Voir le Fichier : Liberation_du_27_decembre_2021_-_La_faune_trop__nuisible__pour_les_chasseurs.pdf


6/02/2019 - Une réunion restreinte de la Commission Départementale de la Chasse et de la Faune Sauvage (CDCFS) a eu lieu jeudi 31 janvier. Ce type de réunion se tient tous les 3 ans, l’objectif étant de définir le comportement cynégétique vis-à-vis des animaux sauvages « susceptibles d’occasionner des dégâts » appellation qui remplace avantageusement depuis 3 ans le terme initial « nuisible ».
Le résultat est cependant le même on va tuer des animaux.
Il y avait donc l’ONCFS, les piégeurs, la louveterie, la DDT et nous le CEA.
Au menu les catégories 2 (Pour rappel : catégorie 1 - espèces exogènes ; catégorie 3 - lapin, pigeon et sanglier), comportaient 6 espèces : Renard, Fouine, Martre, Corneille noire, Pie bavarde et Geai des chênes.
On commence par des considérations d’ordre général. Les piégeurs sont appelés lorsqu’il y a dégâts, par exemple une poule embarquée par un renard ou un cerisier piraté par des Corneilles, Pies ou geais. Cela concerne également les constatations de dégâts sur la faune sauvage, exemple la Martre qui serait gourmande des œufs de Grand Tétras (qui niche au sol).

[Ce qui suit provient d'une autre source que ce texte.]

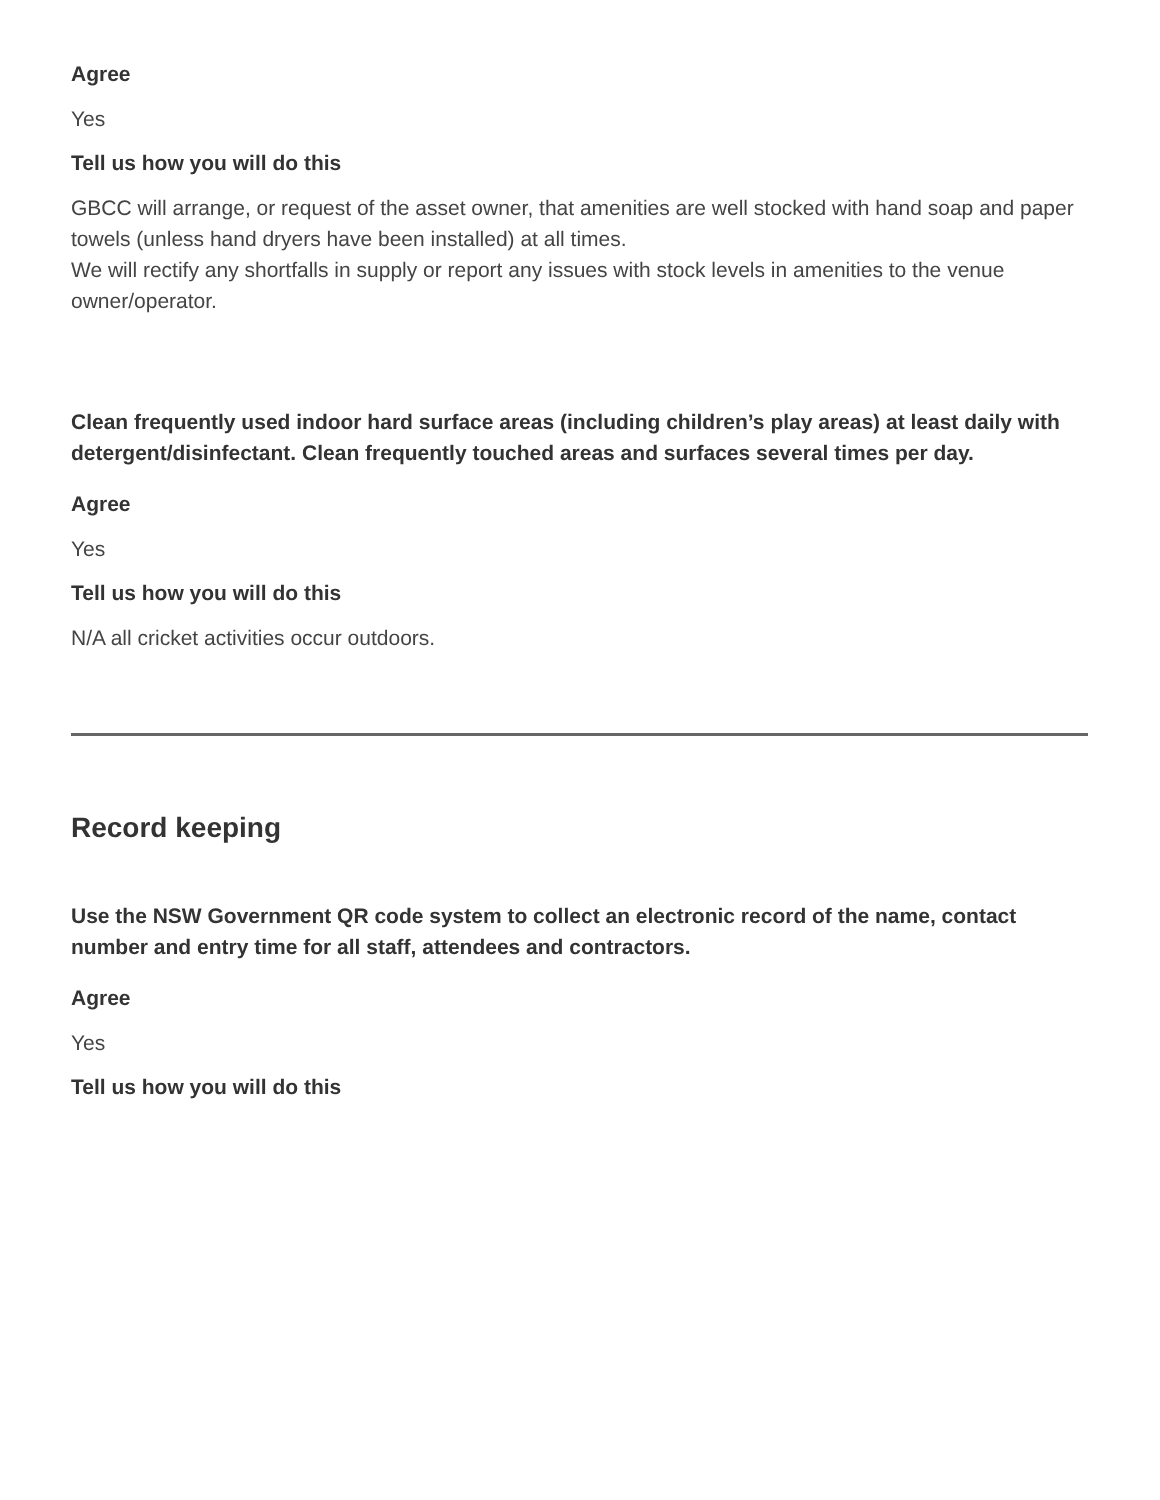Agree
Yes
Tell us how you will do this
GBCC will arrange, or request of the asset owner, that amenities are well stocked with hand soap and paper towels (unless hand dryers have been installed) at all times.
We will rectify any shortfalls in supply or report any issues with stock levels in amenities to the venue owner/operator.
Clean frequently used indoor hard surface areas (including children’s play areas) at least daily with detergent/disinfectant. Clean frequently touched areas and surfaces several times per day.
Agree
Yes
Tell us how you will do this
N/A all cricket activities occur outdoors.
Record keeping
Use the NSW Government QR code system to collect an electronic record of the name, contact number and entry time for all staff, attendees and contractors.
Agree
Yes
Tell us how you will do this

Une fiche pour chacune de ces espèces recense les « captures » (tir ou piégeage, par territoire, ainsi que l’ensemble des plaintes de dégâts enregistrées.

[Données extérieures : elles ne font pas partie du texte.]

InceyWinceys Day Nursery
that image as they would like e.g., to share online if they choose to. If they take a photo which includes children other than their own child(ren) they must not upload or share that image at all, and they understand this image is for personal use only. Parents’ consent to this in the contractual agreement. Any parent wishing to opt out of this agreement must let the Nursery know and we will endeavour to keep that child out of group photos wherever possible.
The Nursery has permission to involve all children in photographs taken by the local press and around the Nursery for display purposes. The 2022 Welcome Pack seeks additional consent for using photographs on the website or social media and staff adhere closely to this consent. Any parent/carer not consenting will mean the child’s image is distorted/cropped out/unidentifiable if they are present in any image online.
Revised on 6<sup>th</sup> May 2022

Les renards représentent plus de la moitié des dégâts recensés et en moyenne 1000 renards sont « capturés », en fait détruits soit par tir, piégeage ou déterrage (barbare !).
Nous considérons que ces destructions sont :
 Inutiles, la population s’adaptant avec des portées plus ou moins nombreuses.
 Inefficaces puisque depuis que la louveterie existe (créée par Charlemagne !) les dégâts sont toujours là.
 Barbare car exterminer des individus chaque fois qu’il y a un problème est une vision très réductrice, une vraie caricature de ce qui pourrait être fait.
Nous voulons les remplacer par des mesures d’effarouchement pour la protection efficace des intérêts patrimoniaux en cause, et la recherche de moyens naturels permettant d’éviter les proliférations (prédateurs protégés, artefacts repoussoirs adaptés à chaque animal en cause, présence humaine plus fréquente , etc)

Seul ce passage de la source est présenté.